Moraine Lake and Valley of the Ten Peaks, Banff National Park, Lake Louise, Alberta Kennan Harvey/ Corbis
Lake Louise is used to year-round adoration. In summer, the 1.5-mile-long stretch of emerald water nestling beneath a towering wall of glacier-draped Rocky Mountains – composed of Huber, Victoria North and Popes Peaks – offers some of the planet’s most serene kayaking. Fast-forward a few months, when temperatures have plummeted and skis replaced sunscreen, and it freezes into one of the most memorable skating rinks on earth. Small wonder it has been photographed to death. It should perhaps be rechristened Lake Cara or Lake Kate.
Does Moraine Lake get jealous? It has every right to. Just seven miles away in Banff National Park, it has a more discreet, less showboating beauty. When fully fed by surrounding glaciers each June, its distinct blue water – a result of refraction off fine-grained silt in the water – offers pristine reflections of the Valley of the Ten Peaks.

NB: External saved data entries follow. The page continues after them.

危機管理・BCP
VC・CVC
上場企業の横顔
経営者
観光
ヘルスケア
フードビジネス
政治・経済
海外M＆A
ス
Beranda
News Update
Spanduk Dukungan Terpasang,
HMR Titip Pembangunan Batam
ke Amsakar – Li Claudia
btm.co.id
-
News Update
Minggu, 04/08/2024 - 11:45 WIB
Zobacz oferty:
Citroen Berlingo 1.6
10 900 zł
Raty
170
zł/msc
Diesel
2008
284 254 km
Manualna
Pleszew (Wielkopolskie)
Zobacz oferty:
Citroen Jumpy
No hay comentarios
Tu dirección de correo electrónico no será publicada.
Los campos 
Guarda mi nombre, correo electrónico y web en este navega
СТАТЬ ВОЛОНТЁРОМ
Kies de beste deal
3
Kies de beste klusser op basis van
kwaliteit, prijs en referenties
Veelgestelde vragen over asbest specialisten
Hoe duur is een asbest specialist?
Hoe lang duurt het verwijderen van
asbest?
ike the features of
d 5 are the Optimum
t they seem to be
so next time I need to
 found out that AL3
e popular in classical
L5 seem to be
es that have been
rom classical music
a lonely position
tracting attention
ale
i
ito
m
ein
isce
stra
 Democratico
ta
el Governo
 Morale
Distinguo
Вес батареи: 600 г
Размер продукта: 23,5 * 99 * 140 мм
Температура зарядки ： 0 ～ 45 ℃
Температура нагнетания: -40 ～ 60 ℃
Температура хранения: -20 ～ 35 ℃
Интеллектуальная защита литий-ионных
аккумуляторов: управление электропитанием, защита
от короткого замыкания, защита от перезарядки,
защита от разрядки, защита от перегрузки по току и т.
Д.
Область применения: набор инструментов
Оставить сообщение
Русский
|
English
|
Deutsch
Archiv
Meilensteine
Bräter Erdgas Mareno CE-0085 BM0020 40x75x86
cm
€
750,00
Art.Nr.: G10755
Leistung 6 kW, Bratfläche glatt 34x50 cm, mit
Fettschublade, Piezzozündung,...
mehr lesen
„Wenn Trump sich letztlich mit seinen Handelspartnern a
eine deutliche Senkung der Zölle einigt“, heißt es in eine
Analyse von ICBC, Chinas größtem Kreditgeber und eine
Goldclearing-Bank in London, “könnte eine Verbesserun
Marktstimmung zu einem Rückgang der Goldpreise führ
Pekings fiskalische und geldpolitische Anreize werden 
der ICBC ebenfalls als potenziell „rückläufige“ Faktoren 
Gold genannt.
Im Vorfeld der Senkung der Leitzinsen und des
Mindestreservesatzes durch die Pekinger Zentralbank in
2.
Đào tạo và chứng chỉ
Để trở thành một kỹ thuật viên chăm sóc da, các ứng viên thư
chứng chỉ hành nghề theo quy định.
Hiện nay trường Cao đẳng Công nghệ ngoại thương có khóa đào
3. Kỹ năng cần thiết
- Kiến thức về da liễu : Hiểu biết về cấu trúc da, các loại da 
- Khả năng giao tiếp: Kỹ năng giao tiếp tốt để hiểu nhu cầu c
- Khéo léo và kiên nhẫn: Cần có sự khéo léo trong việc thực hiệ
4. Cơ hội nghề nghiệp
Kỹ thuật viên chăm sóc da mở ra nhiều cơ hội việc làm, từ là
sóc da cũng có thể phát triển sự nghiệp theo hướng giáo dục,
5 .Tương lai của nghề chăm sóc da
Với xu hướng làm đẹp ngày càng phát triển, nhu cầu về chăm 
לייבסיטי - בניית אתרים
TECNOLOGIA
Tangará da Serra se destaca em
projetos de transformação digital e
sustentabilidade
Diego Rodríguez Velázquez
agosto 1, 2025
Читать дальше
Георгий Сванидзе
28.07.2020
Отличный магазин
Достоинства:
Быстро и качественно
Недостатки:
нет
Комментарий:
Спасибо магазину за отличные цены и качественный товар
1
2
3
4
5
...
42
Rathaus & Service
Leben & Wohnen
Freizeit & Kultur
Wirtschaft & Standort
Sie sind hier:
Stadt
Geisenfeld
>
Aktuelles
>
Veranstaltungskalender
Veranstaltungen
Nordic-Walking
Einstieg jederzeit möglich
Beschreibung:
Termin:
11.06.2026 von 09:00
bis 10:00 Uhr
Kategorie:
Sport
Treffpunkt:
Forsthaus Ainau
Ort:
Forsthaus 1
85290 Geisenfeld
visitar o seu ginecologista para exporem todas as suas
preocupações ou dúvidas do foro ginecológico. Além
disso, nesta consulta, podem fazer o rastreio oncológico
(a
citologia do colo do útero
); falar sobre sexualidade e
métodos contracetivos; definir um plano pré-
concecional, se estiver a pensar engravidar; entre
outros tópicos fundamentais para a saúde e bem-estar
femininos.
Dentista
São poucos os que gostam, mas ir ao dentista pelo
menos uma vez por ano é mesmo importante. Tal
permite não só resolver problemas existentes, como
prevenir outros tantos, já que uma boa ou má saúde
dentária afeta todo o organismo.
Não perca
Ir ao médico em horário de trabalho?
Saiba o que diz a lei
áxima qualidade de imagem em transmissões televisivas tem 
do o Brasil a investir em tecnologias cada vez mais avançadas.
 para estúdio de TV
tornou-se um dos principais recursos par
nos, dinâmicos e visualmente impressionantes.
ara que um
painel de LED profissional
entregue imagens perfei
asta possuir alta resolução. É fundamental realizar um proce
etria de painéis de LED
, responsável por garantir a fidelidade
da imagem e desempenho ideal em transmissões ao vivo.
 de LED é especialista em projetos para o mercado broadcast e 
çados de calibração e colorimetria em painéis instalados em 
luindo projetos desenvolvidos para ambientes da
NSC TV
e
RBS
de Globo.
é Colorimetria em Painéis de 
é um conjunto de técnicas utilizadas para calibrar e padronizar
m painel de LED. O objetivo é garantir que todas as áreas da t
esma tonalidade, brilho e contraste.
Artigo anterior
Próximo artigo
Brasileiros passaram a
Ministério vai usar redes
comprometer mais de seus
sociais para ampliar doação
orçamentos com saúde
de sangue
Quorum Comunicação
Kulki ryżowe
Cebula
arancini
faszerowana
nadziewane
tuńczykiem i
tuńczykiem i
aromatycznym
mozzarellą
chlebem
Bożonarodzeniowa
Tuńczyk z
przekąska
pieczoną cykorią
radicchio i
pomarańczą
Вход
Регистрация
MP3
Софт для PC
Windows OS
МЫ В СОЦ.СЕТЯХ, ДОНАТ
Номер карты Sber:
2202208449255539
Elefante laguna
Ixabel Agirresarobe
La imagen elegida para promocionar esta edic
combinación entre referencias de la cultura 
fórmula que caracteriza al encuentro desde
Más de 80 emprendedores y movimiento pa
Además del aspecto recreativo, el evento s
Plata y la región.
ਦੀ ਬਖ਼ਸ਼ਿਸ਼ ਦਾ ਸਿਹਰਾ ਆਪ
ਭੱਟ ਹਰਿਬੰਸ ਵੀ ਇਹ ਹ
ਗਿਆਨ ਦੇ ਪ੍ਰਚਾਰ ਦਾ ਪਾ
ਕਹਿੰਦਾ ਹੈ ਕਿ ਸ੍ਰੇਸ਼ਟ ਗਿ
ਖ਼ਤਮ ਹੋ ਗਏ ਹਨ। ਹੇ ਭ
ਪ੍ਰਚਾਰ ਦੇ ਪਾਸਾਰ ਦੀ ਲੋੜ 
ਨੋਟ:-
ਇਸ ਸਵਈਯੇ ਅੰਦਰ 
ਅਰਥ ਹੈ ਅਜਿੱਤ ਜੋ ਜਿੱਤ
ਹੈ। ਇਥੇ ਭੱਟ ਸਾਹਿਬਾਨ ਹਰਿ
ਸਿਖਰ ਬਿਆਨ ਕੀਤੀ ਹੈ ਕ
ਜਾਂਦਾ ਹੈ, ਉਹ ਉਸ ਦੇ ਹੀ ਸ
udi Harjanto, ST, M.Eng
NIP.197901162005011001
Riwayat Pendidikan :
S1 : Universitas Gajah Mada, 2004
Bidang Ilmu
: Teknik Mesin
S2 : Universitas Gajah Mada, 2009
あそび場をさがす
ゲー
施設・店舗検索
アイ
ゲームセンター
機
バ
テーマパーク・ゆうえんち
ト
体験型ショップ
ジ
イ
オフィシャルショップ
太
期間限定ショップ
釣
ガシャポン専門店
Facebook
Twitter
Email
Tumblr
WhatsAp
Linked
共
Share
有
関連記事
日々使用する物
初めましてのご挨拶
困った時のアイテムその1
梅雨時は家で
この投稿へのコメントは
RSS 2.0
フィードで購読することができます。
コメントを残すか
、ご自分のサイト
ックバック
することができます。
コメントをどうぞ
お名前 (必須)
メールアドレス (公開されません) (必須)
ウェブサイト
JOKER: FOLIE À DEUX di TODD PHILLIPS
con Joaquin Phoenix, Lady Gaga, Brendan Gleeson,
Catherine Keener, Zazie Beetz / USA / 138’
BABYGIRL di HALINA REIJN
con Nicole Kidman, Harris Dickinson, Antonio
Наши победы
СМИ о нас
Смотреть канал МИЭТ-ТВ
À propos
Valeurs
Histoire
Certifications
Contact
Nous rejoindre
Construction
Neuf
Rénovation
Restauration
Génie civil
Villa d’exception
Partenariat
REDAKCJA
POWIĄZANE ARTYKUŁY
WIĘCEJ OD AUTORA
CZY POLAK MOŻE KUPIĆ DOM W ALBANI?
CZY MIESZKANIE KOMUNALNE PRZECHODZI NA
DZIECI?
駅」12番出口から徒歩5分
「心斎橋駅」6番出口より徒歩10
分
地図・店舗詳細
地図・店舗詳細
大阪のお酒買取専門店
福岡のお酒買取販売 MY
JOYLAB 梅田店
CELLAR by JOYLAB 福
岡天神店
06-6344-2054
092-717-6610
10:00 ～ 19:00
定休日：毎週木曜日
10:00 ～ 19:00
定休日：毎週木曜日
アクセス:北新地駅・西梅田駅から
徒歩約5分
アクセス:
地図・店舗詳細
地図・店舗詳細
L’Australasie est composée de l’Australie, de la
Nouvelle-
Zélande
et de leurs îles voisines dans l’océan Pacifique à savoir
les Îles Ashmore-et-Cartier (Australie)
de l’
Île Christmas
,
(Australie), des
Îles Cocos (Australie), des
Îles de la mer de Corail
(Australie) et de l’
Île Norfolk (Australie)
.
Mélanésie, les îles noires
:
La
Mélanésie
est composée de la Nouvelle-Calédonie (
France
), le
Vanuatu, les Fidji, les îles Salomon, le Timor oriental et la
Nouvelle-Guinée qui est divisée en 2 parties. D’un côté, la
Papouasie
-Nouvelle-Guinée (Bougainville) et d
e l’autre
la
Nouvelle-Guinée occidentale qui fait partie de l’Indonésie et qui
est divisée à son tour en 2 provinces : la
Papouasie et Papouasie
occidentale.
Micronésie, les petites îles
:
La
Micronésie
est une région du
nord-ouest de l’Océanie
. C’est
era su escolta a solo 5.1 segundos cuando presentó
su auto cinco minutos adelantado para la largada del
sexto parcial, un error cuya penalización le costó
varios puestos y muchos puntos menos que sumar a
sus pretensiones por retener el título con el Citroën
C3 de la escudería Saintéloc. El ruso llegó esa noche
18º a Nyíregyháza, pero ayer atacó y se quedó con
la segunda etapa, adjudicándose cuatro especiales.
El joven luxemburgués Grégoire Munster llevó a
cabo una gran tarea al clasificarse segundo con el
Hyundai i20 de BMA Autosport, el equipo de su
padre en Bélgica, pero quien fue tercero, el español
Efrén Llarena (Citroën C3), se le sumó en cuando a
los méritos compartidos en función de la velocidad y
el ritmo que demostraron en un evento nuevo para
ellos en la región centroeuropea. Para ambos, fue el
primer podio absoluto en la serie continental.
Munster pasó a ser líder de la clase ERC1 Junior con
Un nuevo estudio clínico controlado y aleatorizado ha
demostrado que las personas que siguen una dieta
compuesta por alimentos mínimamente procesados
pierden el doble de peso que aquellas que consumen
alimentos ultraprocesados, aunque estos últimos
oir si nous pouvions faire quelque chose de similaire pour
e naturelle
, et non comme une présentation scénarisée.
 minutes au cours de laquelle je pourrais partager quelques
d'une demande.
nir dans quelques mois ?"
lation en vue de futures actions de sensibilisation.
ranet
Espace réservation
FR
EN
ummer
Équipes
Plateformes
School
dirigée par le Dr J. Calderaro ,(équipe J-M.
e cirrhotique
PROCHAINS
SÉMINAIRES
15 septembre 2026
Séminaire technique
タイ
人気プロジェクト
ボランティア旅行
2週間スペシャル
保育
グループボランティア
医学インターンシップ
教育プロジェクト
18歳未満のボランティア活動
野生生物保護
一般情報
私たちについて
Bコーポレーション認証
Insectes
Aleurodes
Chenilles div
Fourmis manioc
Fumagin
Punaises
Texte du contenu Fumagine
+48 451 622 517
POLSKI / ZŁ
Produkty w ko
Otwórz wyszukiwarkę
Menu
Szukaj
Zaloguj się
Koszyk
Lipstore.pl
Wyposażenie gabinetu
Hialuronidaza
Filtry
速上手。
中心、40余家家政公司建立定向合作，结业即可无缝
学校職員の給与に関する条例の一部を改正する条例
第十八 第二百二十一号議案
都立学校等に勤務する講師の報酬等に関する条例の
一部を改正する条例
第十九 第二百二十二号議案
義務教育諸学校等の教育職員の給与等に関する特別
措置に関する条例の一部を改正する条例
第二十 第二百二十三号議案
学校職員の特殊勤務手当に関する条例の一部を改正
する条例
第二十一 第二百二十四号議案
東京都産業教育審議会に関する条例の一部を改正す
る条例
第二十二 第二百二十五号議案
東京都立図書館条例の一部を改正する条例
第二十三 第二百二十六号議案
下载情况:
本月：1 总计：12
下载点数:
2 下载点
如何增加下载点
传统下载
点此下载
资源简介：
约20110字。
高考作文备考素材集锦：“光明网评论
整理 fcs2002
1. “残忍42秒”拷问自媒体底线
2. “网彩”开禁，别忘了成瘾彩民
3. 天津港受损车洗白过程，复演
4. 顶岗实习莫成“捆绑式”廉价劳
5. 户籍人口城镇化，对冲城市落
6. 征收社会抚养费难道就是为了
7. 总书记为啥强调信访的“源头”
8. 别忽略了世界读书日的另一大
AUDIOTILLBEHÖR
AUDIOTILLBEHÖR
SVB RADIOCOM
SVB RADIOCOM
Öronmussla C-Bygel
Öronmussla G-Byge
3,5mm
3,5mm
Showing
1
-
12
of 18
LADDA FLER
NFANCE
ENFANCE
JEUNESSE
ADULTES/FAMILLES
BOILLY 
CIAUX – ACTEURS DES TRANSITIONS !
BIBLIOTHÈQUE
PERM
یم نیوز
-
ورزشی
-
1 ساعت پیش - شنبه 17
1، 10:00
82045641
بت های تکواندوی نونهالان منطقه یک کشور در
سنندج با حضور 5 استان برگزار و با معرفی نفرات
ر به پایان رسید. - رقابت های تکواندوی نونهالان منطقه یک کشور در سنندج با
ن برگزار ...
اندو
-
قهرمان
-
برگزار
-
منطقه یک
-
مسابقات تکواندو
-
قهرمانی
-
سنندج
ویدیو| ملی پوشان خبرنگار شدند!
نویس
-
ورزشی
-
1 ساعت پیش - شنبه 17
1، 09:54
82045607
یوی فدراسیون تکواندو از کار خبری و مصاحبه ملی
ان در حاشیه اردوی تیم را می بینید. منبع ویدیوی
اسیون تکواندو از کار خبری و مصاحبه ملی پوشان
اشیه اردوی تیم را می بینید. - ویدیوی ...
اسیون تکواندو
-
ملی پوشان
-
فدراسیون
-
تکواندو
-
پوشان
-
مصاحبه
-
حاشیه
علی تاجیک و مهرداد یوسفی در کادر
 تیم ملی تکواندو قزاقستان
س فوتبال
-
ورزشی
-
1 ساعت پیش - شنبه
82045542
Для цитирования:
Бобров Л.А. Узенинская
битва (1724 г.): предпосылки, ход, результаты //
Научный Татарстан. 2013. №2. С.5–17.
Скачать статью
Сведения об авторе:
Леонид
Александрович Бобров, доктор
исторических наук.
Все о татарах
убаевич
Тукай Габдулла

And don’t forget Banff town itself. The gateway to the eponymous national park, wrapped around Tunnel Mountain in the Bow River Valley, is the home of artists, superb hotels and outdoorsy types – a hot spot for hiking, biking and skiing. It also offers one of the more remarkable golf experiences, with courses visited by moose, elk and bears. So by all means photograph Lake Louise, but save some space for shots of the Fairmont Banff Springs Fairways. They’re truly unique.
Stay: The famous Fairmont Banff Springs, known as the Castle in the Rockies. Styled after a Scottish baronial castle, the hotel is a national historic site and its construction in 1888, in the heart of the national park, kick-started tourism in the Rockies.
The inside track: For a memorable, alternative view of the local Rocky peaks, take a helicopter flight up to the Gloria Glacier, tumbling down Mount Assiniboine – the local answer to the Matterhorn. Alternatively, stay on solid ground – or at least reinforced glass – on the new Glacier Skywalk, 918ft above the void.